Other than mentioned by Tavish, for some free tutorials you can start with the UCLA Site http://www.ats.ucla.edu/stat/sas/ (in my opinion a very good place to start with). You can also read through the Little SAS Book. The of course you have the SAS User guide (Generally available online for free).

Thanks Tavish and Amit. It is very helpful. I just started a free course form SAS training “SAS Programming Essentials-I”.

I’ll sure try the UCLA site recommended by Amit. And after that, if needed for SAS base Certification, I’ll try to take the paid course online from SAS training “SAS Programming Essentials-II”.

Thanks guys for your support and help, Ali

Hi Tavish,

This is a very useful stuff. But I feel this could have been made fruther compact using intnx to calculate the 3rd month rather than calculating them manually..
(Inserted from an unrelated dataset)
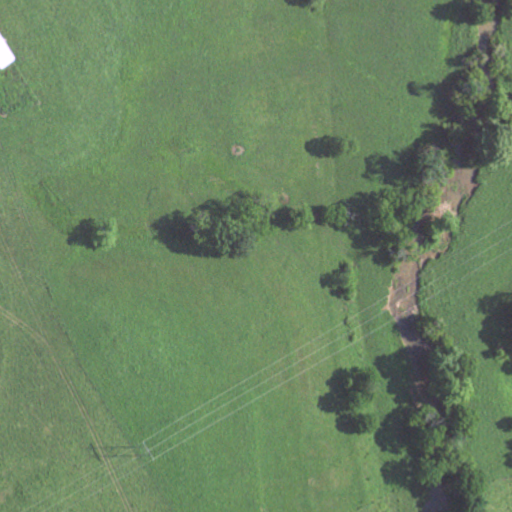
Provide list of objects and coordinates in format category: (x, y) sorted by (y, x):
power tower: (140, 449)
[…] c. http://www.analyticsvidhya.com/blog/2014/04/tricky-base-sas-interview-questions-part-ii/ […]

Hi! Nice, but you pass thru the large data set several time. Try to find:

1) A one-pass solution using a DATA-step (memory limitations perhaps).

or

2) A solution using a SAS PROC.

(I have a cold and slight fever now, so I do not dare to write anything specific).

Hi Tavish,

I am Sandeep,working as Research Associate in Indian School of Business for 9 months.I have a prior experience of 2 years working in Data Processing & some statistical analysis as well.I worked on Softwares like SAS, SPSS and R. Now, I am looking for a job in Data Analytics field in Hyderabad.

Could you please refer me if you know any openings for the same?

Thanks in Advance,

Sandeep